Sunday, January 27, 2013

*Casino Royale, by Ian Fleming

Penguin, 2002
181 pp
 originally published 1953


[p. 483 - 1001 Books You Must Read Before You Die]

"Be faithful, spy well, or you die."

Weighing in at only 181 pages, Casino Royale is the first installment of the 14-book James Bond series.   The Bond of this novel will probably come across as a bit of a surprise to some readers who are familiar with his larger-than-life, superspy cinema persona, which oozes sexiness, indestructibility, confidence, and machismo. Here he comes across as more of a misogynistic, flawed individual, prone to self doubt and a bit of introspection at times. In short, he tends to be  more human than the often over-the-top movie portrayals lead us to believe.

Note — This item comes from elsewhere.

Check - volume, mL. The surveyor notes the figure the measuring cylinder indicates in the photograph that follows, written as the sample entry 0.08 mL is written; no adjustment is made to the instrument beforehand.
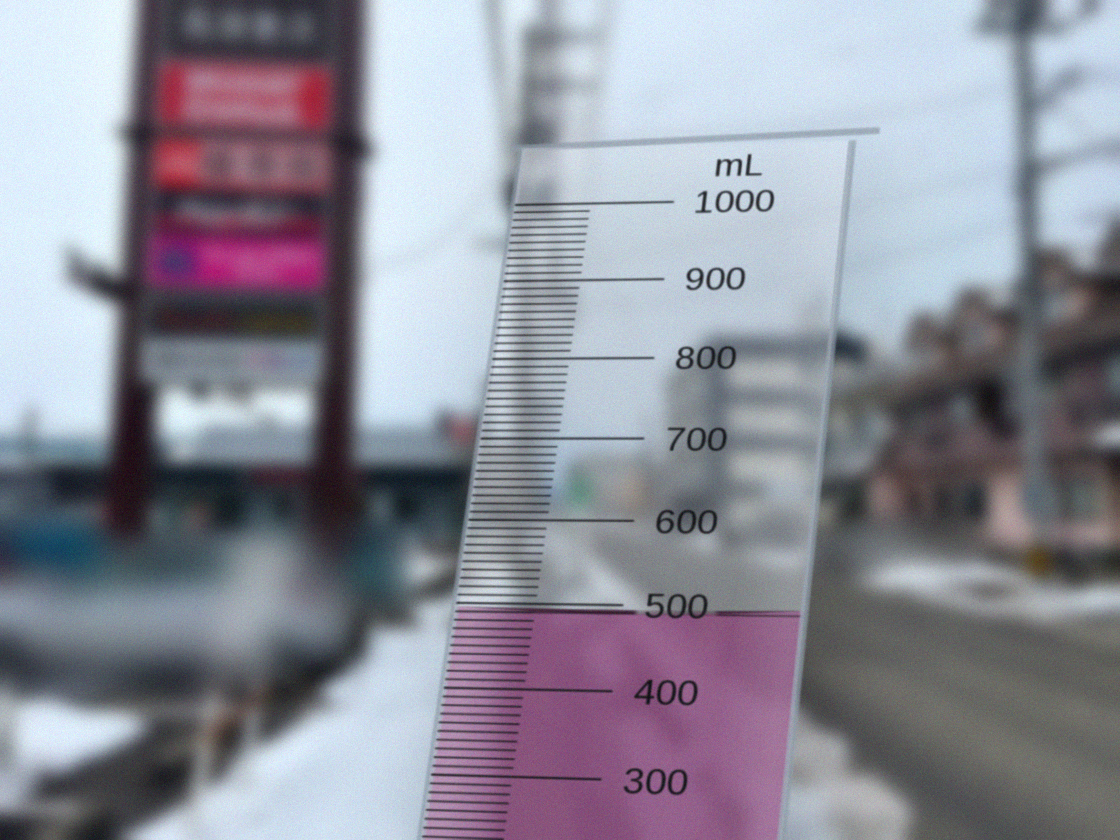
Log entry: 490 mL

Casino Royale begins rather slowly, with Bond on assignment to take down Monsieur Le Chiffre, a man with adopted name whose aliases include "variations on the words 'cypher' or 'number'." He is a Soviet agent (remember -- this was written in 1953 and the Cold War is already on fire) entrusted with fifty million francs to finance a Communist-controlled trade union in France, a group which could prove troublesome as a "fifth column" in case of war with the USSR.  Le Chiffre, it seems, has parlayed the trade union funds into several incredibly bad investments and is currently on the edge of financial disaster.  Bond's masters believe the only way to bring him down and destroy his standing with the Soviets is to bankrupt him entirely; but to do this they need someone who can outdo him at cards -- it seems that the enigmatic Monsieur Le Chiffre has come up short and is using his skills at  baccarat to try to make up his losses.  Bond is the perfect man for the job; he goes to the casino at Royale-Les-Eaux to watch Le Chiffre and then take him on at cards.  One serious complication has arisen: agents from SMERSH, an acronym for Smyert Shpionam, "death to spies," have caught wind of Le Chiffre's activities and are on his tail, unbeknownst to Le Chiffre.  Bond's going to need some help -- along with Mathis, a French intelligence agent, and Felix Leiter of the CIA, London sends Vesper Lynd, a sultry, sexy woman whose involvement is at first resented by Bond.  This is not going to be easy -- it isn't long until there's an assassination attempt, and that's only the beginning of Bond's problems.

I must say I was a bit surprised to find a more human, fallible Bond characterized here, one whose take on women is that
"women are for recreation. On a job, they got in the way and fogged things up with sex and hurt feelings and all the emotional baggage they carried around."
This Bond also is capable of questioning the rightness of what he does, capable of reflection in a world where "the villains and heroes get all mixed up." As he notes,
"...the country-right-or wrong business is getting a little out-of-date. Today we are fighting Communism. Okay.  If I'd been alive fifty years ago, the brand of Conservatism we have today would have been damn near called Communism and we should have been told to go and fight that. History is moving pretty quickly these days and the heroes and villains keep on changing parts."
At the same time, this Bond becomes the sum of his experience -- I won't say why or how, but he evolves from a man who loses himself in love into a hardhearted, cold, licensed to kill 007 with a single-minded mission, to "go after the threat behind the spies, the threat that made them spy."

The events in Casino Royale set the foundation for Bond's long career and if you're looking for something lighter, it's  actually quite a good read.  It starts rather slow, but picks up quickly.  In today's vast array of high-tech spy fiction, this novel may seem a bit old fashioned with little action, but more interesting here is Bond's character.  I'll also mention that a large number of reviewers were somewhat disgusted with Bond's attitudes toward women and the very apparent sexism that runs throughout the book, but hold on.  This book was published in 1953, not 2013; it's highly unfair to judge the mores (read mor-ays) of a particular time or of the writer and hold them to today's standards.  IMHO (which is indeed humble), giving a book a 1 or 2 star rating on the basis of its treatment of women some 60 years ago is just wrong.

 The whole time I was reading this book, I was amazed at how this short little novel morphed into the action-packed thriller it became in 2006.  If you're a spy fiction person, like I am, it's a definite no-miss; if you've seen the movies and want to know how it all started, this is a great resource.